* REQUIRED ACTION A:
Answer these questions using the news report on the uterus transplant birth:
(i) How many earlier births came from a womb transplanted from a living donor?
(ii) What did the donor die of?
(iii) In which medical journal were details of the first case published?
* REQUIRED ACTION B: List every country that the news report on the uterus transplant birth names as a place where earlier attempts with deceased donors failed.

* TEXT PROVIDED:
=== Begin Enclosure ===

LONDON (AP) — Brazilian doctors are reporting the world’s first baby born to a woman with a uterus transplanted from a deceased donor.
Eleven previous births have used a transplanted womb but from a living donor, usually a relative or friend.
Experts said using uteruses from women who have died could make more transplants possible.
Ten previous attempts using deceased donors in the Czech Republic, Turkey, and the U.S. have failed.
The baby girl was delivered last December by a woman born without a uterus because of a rare syndrome.
The woman — a 32-year-old psychologist — was initially apprehensive about the transplant, said Dr Dani Ejzenberg, the transplant team’s lead doctor at the University of Sao Paulo School of Medicine.
“This was the most important thing in her life,” he said.
“Now she comes in to show us the baby and she is so happy.”
The woman became pregnant through in vitro fertilisation seven months after the transplant.
The donor was a 45-year-old woman who had three children and died of a stroke.
The recipient, who was not identified, gave birth by cesarean section.
Doctors also removed the womb, partly so the woman would no longer have to take anti-rejection medicines.
Nearly a year later, mother and baby are both healthy.
Two more transplants are planned as part of the Brazilian study.
Details of the first case were published Tuesday in the medical journal Lancet.

=== End Enclosure ===

[Dataset entries]
=== Begin Enclosure ===

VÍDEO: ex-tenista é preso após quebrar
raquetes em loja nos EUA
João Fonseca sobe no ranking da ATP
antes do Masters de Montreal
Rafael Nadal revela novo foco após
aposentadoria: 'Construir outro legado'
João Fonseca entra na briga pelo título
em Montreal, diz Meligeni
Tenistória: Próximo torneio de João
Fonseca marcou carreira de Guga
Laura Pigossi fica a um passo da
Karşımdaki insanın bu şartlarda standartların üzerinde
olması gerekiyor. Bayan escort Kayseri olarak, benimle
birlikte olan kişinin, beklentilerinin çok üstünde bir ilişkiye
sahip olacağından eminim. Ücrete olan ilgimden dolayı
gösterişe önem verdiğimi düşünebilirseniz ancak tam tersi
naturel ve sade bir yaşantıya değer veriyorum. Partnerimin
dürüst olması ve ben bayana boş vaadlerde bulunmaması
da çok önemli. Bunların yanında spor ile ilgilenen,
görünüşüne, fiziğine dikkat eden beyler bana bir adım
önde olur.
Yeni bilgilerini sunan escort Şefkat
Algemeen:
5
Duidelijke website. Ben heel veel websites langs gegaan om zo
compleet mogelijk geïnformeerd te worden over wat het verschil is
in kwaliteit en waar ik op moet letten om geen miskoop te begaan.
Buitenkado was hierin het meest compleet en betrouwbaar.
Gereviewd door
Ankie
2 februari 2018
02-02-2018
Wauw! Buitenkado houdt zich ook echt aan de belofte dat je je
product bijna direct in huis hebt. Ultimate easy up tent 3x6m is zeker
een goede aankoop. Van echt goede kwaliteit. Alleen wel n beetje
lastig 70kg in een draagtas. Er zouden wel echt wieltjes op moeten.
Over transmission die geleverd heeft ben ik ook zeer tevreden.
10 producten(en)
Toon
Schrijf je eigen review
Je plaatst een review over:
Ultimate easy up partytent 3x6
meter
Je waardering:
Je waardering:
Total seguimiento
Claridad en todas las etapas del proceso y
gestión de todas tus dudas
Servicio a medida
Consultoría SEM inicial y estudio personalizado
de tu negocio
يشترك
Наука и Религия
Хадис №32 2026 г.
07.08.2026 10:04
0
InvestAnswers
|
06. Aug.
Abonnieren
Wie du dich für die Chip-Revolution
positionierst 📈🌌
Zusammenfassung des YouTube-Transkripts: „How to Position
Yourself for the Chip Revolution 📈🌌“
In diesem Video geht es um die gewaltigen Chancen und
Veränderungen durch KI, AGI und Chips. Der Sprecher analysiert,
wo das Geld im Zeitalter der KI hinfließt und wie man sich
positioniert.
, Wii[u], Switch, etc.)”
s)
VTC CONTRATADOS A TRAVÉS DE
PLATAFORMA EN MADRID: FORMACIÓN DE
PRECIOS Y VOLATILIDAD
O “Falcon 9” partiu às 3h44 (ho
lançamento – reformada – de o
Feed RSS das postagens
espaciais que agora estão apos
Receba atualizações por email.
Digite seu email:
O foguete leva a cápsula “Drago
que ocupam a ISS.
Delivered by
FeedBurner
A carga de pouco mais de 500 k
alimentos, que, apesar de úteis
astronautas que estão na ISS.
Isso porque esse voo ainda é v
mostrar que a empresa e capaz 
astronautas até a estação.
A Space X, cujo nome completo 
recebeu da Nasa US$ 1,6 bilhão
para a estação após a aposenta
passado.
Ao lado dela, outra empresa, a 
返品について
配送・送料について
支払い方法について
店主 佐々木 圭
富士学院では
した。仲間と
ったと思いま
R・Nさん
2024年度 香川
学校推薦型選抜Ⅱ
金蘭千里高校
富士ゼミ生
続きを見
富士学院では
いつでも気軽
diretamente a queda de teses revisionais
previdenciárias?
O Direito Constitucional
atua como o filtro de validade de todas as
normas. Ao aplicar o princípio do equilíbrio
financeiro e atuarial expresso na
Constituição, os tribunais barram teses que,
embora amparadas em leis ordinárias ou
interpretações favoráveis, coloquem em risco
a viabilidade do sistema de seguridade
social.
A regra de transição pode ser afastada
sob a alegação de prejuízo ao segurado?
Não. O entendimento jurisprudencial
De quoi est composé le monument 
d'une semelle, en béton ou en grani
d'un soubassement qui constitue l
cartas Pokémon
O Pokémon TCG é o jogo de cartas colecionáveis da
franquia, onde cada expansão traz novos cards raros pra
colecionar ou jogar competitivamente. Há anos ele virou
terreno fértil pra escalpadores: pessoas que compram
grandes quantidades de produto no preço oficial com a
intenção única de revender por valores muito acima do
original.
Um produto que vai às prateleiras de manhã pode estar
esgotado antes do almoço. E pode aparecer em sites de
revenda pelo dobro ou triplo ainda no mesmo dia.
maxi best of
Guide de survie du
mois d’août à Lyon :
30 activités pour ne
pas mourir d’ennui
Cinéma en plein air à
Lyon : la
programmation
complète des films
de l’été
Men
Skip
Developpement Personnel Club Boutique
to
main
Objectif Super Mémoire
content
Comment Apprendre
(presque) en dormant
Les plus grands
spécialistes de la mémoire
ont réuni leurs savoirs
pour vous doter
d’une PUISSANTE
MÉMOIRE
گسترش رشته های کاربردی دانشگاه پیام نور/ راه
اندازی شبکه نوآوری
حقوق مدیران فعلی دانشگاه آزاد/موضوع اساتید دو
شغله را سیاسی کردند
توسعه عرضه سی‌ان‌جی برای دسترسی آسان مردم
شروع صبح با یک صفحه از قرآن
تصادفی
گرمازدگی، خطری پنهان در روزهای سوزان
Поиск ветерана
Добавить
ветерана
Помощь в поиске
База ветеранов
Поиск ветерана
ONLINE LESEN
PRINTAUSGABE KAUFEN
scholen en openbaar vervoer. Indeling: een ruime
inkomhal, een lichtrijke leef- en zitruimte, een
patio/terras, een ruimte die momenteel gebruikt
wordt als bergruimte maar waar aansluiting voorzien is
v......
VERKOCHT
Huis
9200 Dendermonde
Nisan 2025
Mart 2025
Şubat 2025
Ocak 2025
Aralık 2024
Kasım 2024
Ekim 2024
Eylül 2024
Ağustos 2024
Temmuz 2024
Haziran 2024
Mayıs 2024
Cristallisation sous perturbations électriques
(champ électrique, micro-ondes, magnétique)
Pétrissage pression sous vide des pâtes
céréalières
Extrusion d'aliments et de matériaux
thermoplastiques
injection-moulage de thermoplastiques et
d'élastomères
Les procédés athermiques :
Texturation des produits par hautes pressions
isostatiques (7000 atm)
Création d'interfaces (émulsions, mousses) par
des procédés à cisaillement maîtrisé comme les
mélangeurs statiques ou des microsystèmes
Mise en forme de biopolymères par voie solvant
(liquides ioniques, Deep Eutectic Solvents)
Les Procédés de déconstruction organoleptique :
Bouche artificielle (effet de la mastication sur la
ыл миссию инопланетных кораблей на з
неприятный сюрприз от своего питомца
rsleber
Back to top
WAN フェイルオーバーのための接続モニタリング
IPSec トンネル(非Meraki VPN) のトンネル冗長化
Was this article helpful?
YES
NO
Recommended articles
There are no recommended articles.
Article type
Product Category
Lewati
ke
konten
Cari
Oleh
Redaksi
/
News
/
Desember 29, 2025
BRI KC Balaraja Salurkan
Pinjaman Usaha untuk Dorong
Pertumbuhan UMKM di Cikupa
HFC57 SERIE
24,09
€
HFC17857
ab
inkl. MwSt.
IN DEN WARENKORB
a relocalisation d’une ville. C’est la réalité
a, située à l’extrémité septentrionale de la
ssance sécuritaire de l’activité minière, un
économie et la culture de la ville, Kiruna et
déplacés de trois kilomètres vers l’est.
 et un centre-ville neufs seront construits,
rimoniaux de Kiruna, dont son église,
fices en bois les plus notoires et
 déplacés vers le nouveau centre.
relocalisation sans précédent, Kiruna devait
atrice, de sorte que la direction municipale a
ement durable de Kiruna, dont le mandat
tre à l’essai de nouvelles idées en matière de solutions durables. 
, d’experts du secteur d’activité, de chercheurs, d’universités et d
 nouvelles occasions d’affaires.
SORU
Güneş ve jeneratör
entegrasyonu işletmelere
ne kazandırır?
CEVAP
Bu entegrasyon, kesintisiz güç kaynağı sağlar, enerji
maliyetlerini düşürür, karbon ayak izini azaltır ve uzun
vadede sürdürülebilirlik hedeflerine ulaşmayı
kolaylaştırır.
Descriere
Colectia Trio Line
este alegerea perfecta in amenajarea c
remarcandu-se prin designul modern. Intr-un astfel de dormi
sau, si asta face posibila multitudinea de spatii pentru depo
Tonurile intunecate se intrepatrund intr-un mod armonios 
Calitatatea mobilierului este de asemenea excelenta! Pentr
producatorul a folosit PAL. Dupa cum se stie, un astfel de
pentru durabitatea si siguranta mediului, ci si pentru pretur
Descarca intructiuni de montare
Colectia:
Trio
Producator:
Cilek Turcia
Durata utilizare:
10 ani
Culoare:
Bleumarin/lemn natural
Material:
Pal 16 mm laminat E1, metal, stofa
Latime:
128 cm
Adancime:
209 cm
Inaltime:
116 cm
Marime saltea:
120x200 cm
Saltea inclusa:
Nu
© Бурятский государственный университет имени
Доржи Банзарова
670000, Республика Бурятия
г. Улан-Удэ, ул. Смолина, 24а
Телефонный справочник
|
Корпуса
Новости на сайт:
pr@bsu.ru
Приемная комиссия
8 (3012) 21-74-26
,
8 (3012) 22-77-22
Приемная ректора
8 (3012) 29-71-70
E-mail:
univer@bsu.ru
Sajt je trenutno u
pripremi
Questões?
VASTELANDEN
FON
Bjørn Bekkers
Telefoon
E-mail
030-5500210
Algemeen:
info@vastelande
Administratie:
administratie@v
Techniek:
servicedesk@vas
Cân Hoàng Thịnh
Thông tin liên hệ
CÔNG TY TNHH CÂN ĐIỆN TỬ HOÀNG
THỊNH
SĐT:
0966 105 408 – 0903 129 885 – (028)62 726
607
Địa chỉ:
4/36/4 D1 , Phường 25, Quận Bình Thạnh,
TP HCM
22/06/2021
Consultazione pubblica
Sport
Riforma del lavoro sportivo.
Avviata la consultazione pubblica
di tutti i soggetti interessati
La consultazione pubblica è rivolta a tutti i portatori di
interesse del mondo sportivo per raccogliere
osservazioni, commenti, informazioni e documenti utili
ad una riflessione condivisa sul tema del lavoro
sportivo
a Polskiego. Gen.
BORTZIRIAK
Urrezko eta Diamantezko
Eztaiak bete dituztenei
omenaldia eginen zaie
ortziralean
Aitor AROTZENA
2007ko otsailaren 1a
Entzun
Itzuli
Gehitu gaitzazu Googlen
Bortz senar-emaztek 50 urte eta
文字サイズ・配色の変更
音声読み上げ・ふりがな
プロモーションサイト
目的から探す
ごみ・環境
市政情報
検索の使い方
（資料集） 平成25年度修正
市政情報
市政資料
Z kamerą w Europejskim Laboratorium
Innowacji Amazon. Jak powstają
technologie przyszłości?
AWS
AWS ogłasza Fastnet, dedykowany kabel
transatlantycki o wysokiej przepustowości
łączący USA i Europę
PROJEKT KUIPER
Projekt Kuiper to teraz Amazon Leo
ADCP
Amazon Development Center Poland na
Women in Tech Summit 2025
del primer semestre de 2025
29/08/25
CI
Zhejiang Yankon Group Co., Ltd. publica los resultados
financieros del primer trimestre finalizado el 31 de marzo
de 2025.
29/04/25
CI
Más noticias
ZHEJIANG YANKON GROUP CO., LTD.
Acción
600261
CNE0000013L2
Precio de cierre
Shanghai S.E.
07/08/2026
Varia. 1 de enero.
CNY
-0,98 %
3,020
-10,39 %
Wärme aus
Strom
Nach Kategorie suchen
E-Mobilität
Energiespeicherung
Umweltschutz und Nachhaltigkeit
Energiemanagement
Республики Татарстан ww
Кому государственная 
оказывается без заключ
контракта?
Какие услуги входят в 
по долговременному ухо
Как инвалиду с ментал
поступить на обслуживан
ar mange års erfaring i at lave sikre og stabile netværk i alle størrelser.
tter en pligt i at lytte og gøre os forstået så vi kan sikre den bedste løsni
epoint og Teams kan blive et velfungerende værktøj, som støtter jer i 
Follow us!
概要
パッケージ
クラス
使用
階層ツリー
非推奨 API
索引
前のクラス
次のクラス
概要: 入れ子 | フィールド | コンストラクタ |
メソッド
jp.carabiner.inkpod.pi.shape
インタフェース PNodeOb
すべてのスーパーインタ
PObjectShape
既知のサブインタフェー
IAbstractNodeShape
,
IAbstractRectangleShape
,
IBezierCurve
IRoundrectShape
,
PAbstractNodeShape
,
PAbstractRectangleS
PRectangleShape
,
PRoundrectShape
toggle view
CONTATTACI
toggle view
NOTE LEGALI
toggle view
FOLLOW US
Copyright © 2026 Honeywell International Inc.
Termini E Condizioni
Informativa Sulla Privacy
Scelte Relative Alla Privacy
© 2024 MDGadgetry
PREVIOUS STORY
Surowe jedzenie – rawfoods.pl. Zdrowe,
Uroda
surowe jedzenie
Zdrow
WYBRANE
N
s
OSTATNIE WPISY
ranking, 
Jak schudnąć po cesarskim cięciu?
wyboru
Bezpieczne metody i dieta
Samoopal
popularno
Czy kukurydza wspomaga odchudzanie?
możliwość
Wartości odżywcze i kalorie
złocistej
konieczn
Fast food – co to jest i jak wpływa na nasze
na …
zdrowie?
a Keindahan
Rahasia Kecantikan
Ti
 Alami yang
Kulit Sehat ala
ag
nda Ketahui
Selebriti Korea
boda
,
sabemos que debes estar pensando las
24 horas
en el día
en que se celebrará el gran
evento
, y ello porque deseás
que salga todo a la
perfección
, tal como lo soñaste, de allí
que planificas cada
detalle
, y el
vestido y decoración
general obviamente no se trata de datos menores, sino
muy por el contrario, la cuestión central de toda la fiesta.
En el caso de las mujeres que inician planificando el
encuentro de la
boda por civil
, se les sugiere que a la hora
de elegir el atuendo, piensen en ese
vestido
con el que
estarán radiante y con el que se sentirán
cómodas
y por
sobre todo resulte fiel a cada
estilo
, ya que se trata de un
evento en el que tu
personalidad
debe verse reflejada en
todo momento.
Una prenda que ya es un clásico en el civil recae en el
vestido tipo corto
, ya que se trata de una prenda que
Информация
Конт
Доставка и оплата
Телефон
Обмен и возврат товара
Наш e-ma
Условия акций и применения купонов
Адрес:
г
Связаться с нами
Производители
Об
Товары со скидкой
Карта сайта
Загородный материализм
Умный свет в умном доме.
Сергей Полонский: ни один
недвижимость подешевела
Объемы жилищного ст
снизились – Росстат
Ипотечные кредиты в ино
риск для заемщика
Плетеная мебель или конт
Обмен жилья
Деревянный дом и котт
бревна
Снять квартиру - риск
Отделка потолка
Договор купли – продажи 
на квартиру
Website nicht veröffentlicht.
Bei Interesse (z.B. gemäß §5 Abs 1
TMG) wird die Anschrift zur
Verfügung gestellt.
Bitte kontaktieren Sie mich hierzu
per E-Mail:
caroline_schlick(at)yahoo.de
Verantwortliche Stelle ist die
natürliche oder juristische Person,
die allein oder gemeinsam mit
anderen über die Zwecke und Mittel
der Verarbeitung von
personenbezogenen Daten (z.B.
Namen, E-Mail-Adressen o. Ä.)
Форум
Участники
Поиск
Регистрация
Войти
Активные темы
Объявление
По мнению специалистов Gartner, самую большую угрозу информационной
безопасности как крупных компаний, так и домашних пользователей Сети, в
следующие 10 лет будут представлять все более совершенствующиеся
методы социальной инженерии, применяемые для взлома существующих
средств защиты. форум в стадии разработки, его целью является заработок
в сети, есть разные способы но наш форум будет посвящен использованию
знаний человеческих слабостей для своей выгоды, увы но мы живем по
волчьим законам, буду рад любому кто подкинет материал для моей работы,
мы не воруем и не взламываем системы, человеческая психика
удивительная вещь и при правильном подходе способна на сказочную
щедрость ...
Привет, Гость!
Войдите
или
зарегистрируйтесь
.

=== End Enclosure ===

* YOUR RESPONSE A:
(i) Eleven
(ii) A stroke
(iii) Lancet

* YOUR RESPONSE B: Czech Republic, Turkey, U.S.